Pomsky has good Unicode support, but you might still have to enable Unicode support in your regex engine. This document explains how to do that for various regex engines.

If some information here is missing, outdated or needs clarification, I would greatly appreciate your help! You can edit this file on GitHub.

Rust

The Rust regex crate is Unicode-aware by default. There’s nothing you need to do.

JavaScript

In JavaScript, set the u flag, for example /[\w\s]/u. This makes it possible to use Unicode properties (\p{...}) and code points outside of the BMP (\u{...}).

Since \w and \d are not Unicode aware even when the u flag is enabled, pomsky polyfills them. However, word boundaries aren’t Unicode aware, and there’s no straightforward solution for this.
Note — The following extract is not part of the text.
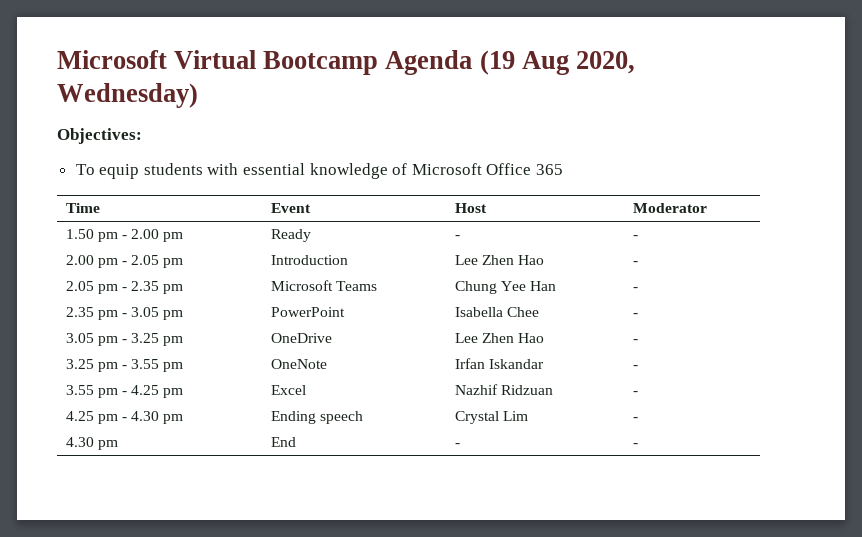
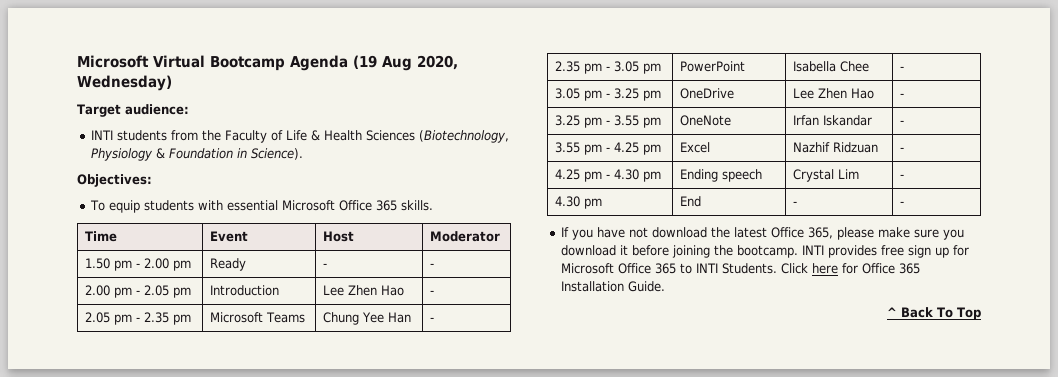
(198, 95) none -> [77,104,189,117] [91,130,510,143] [91,148,304,161] // Target audience: // INTI students from the Faculty of Life & Health Sciences (Biotechnology, Physiology & Foundation in Science).
[309,163,564,179] knowledge of Microsoft Office 365 -> [282,200,434,211] Microsoft Office 365 skills.
(638, 445) none -> [561,227,965,240] [561,245,970,258] [561,263,921,274] [561,281,666,292] [887,307,982,320] // If you have not download the latest Office 365, please make sure you download it before joining the bootcamp. INTI provides free sign up for Microsoft Office 365 to INTI Students. Click here for Office 365 Installation Guide. // ^ Back To Top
To make word boundaries behave correctly, you need to substitute % and !% with

(<< [w]) (!>> [w]) | (!<< [w]) (>> [w])
# and
(<< [w]) (>> [w]) | (!<< [w]) (!>> [w])

respectively.

PHP

PHP is Unicode-aware if the u flag is set, and this also applies to \w, \d, \s and \b. For example, '/\w+/u' matches a word in any script.

PCRE

PCRE supports Unicode, but to make \w, \d, \s and \b Unicode-aware, you need to enable both PCRE_UTF8 and PCRE_UCP.

Java

In Java, add (?U) in front of the regex to make it Unicode-aware. For example, "(?U)\\w+" matches a word in any script.

Ruby

In Ruby, add (?u) in front of the regex to make it Unicode-aware. For example, /(?u)\w+/ matches a word in any script.

Python

In the Python re module, \w, \d, \s and \b are Unicode-aware since Python 3.

If you’re still using Python 2, you can use the regex module from November 2021; releases newer than that don’t support Python 2.